[Extracted records]

================================

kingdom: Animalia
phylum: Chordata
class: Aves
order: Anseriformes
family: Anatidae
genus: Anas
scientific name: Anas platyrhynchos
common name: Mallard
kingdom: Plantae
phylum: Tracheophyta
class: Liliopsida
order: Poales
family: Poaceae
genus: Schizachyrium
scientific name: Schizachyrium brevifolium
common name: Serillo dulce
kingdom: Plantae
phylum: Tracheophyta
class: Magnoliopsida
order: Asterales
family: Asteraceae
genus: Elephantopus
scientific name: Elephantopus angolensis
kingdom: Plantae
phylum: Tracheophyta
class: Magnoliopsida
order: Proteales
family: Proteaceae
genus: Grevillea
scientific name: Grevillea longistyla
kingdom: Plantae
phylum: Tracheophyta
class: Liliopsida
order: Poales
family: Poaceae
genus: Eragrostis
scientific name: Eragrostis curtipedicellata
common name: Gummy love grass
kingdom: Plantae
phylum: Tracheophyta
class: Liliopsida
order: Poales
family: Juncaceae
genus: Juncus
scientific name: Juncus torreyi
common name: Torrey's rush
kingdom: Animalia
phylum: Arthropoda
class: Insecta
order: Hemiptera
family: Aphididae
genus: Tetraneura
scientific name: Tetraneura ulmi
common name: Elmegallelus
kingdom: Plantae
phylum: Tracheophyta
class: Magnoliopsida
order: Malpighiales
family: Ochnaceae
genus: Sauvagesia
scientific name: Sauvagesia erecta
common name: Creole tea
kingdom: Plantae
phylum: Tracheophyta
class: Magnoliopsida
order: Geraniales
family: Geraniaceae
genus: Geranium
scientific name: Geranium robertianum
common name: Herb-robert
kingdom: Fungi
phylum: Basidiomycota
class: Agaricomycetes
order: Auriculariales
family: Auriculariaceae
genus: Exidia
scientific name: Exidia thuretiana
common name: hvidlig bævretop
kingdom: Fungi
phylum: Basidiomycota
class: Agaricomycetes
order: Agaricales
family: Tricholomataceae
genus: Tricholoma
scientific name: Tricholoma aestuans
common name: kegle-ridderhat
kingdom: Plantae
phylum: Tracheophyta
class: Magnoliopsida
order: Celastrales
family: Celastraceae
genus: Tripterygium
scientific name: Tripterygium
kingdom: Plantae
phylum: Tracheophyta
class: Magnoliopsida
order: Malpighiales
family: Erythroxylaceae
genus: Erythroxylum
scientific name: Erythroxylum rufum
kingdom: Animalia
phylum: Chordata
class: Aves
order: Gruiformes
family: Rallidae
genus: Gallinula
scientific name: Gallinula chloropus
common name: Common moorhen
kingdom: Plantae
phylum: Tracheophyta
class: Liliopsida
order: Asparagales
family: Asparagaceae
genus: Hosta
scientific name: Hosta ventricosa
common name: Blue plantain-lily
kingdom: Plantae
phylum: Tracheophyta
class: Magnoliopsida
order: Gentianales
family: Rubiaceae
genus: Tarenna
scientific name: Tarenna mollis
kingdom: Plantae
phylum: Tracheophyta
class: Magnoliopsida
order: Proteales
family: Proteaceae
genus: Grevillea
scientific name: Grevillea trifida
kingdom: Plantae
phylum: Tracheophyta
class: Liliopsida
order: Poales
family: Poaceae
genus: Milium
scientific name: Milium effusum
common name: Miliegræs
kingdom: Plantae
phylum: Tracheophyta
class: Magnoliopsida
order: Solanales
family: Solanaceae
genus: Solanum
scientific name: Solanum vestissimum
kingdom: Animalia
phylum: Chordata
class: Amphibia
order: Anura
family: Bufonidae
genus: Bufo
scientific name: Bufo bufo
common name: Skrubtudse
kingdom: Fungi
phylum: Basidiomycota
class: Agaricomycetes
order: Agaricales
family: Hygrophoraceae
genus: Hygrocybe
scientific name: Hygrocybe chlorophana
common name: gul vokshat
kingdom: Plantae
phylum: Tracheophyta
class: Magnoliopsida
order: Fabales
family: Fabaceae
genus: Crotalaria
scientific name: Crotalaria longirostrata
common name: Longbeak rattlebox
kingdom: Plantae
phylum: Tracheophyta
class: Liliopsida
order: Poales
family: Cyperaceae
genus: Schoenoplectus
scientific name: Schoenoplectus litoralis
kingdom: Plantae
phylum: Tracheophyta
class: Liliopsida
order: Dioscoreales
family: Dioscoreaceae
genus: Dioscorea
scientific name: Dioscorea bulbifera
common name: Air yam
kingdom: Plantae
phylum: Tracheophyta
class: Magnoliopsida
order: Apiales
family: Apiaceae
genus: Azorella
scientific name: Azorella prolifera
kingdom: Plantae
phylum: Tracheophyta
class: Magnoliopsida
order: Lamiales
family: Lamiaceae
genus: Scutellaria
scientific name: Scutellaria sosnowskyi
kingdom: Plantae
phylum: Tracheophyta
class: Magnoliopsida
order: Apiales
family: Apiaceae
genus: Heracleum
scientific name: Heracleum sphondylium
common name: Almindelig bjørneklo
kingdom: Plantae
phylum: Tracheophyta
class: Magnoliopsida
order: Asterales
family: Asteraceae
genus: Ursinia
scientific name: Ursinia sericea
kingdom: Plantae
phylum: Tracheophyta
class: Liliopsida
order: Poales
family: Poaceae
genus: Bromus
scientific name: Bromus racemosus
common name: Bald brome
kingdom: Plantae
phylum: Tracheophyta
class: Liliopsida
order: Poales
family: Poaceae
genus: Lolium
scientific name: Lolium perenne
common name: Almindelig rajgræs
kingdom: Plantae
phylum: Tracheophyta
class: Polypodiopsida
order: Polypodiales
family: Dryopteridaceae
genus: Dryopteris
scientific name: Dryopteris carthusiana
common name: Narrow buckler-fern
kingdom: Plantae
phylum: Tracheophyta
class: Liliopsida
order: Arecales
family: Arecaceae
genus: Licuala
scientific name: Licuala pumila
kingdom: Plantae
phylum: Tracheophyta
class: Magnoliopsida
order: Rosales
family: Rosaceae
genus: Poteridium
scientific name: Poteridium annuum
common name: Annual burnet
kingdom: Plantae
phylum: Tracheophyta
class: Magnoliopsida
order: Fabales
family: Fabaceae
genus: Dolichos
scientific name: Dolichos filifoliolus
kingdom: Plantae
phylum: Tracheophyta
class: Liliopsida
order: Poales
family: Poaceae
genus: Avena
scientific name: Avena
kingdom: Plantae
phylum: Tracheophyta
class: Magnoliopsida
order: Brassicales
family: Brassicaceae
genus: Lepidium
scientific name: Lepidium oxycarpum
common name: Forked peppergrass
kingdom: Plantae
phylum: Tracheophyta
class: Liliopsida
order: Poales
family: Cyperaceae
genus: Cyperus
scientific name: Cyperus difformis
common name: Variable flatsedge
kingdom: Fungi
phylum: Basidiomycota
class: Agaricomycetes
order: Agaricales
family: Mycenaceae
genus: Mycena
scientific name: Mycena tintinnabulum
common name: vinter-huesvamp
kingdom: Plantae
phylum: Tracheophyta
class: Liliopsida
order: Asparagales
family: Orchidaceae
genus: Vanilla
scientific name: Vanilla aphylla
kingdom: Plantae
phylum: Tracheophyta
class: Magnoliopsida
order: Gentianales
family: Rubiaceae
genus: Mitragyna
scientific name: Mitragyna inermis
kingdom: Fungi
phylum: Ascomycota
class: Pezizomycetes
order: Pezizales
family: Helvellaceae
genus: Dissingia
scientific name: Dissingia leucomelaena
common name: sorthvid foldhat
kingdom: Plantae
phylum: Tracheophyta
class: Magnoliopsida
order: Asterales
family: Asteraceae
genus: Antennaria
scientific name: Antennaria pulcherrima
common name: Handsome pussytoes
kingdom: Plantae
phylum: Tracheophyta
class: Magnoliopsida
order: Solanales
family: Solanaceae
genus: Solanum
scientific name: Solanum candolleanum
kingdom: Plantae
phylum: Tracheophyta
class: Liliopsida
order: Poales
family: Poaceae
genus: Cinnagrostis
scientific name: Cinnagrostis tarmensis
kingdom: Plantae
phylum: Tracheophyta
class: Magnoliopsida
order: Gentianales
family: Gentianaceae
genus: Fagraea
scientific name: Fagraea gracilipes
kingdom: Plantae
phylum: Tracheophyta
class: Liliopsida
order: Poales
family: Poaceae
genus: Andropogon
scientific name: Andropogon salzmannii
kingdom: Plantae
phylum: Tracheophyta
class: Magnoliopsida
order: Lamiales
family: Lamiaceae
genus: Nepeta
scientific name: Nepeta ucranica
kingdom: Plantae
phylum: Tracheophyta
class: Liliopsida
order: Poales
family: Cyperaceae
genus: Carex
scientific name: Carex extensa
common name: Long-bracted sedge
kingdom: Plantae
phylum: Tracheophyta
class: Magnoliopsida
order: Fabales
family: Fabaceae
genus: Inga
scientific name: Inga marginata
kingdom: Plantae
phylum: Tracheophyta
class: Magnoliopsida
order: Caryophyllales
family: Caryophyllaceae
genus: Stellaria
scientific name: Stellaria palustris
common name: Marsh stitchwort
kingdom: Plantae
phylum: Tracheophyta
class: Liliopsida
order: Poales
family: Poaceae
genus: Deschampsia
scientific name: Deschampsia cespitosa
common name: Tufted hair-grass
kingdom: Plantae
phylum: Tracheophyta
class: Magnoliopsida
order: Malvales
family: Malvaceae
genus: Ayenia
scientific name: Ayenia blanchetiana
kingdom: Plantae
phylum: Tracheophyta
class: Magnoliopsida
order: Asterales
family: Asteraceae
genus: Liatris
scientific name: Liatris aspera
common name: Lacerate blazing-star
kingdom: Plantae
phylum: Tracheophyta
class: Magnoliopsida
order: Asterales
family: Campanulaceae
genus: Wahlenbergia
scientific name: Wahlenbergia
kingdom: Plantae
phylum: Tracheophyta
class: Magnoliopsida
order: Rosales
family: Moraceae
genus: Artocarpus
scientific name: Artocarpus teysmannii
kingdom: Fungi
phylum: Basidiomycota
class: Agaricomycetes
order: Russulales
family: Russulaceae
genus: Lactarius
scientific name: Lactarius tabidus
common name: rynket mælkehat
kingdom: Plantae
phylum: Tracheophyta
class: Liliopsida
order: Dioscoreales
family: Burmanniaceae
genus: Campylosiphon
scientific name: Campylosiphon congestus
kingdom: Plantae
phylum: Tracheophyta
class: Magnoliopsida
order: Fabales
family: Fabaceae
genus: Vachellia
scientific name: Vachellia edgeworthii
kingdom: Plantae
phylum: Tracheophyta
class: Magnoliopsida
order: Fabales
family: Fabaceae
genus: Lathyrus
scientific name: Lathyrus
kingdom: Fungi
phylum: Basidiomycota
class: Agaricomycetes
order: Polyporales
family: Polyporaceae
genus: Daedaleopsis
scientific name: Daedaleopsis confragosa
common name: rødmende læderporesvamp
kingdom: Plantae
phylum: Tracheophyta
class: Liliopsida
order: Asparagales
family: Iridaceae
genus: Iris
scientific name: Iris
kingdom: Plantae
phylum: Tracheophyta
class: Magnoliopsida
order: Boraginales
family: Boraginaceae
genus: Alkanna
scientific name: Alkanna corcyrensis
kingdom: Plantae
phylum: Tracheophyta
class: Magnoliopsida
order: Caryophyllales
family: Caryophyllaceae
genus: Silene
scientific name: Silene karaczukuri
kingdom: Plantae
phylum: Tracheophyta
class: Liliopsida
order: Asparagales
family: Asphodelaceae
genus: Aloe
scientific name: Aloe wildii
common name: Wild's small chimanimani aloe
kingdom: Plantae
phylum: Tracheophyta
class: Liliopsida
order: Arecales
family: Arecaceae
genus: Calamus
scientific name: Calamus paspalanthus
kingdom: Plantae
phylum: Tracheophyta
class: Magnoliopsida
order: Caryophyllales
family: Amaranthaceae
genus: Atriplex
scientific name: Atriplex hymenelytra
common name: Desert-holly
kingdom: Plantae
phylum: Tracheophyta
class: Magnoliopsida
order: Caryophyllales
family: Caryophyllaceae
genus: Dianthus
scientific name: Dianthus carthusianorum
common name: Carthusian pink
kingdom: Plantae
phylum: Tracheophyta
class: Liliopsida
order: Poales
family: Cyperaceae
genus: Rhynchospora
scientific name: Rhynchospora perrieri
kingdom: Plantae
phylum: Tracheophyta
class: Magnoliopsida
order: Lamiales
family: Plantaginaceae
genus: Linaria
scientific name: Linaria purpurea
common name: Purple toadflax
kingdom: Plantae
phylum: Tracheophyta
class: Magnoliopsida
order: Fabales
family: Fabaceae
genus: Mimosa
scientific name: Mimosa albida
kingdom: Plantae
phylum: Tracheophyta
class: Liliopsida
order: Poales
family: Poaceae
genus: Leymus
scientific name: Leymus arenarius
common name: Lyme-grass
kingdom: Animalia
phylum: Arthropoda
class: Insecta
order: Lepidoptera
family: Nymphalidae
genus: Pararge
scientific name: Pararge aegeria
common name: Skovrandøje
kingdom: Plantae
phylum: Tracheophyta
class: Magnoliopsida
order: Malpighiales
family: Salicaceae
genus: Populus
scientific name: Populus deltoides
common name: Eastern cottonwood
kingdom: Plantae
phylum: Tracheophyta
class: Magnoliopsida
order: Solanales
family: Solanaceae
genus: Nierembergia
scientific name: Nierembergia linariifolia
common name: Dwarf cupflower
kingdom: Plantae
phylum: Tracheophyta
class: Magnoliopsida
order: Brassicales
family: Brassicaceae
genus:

================================

EXERCISE DETAILS
Please repeat the records above verbatim, from the first line through the line with "common name: kegle-ridderhat", including both of those lines.

SOLUTION TO THIS PROBLEM
kingdom: Animalia
phylum: Chordata
class: Aves
order: Anseriformes
family: Anatidae
genus: Anas
scientific name: Anas platyrhynchos
common name: Mallard
kingdom: Plantae
phylum: Tracheophyta
class: Liliopsida
order: Poales
family: Poaceae
genus: Schizachyrium
scientific name: Schizachyrium brevifolium
common name: Serillo dulce
kingdom: Plantae
phylum: Tracheophyta
class: Magnoliopsida
order: Asterales
family: Asteraceae
genus: Elephantopus
scientific name: Elephantopus angolensis
kingdom: Plantae
phylum: Tracheophyta
class: Magnoliopsida
order: Proteales
family: Proteaceae
genus: Grevillea
scientific name: Grevillea longistyla
kingdom: Plantae
phylum: Tracheophyta
class: Liliopsida
order: Poales
family: Poaceae
genus: Eragrostis
scientific name: Eragrostis curtipedicellata
common name: Gummy love grass
kingdom: Plantae
phylum: Tracheophyta
class: Liliopsida
order: Poales
family: Juncaceae
genus: Juncus
scientific name: Juncus torreyi
common name: Torrey's rush
kingdom: Animalia
phylum: Arthropoda
class: Insecta
order: Hemiptera
family: Aphididae
genus: Tetraneura
scientific name: Tetraneura ulmi
common name: Elmegallelus
kingdom: Plantae
phylum: Tracheophyta
class: Magnoliopsida
order: Malpighiales
family: Ochnaceae
genus: Sauvagesia
scientific name: Sauvagesia erecta
common name: Creole tea
kingdom: Plantae
phylum: Tracheophyta
class: Magnoliopsida
order: Geraniales
family: Geraniaceae
genus: Geranium
scientific name: Geranium robertianum
common name: Herb-robert
kingdom: Fungi
phylum: Basidiomycota
class: Agaricomycetes
order: Auriculariales
family: Auriculariaceae
genus: Exidia
scientific name: Exidia thuretiana
common name: hvidlig bævretop
kingdom: Fungi
phylum: Basidiomycota
class: Agaricomycetes
order: Agaricales
family: Tricholomataceae
genus: Tricholoma
scientific name: Tricholoma aestuans
common name: kegle-ridderhat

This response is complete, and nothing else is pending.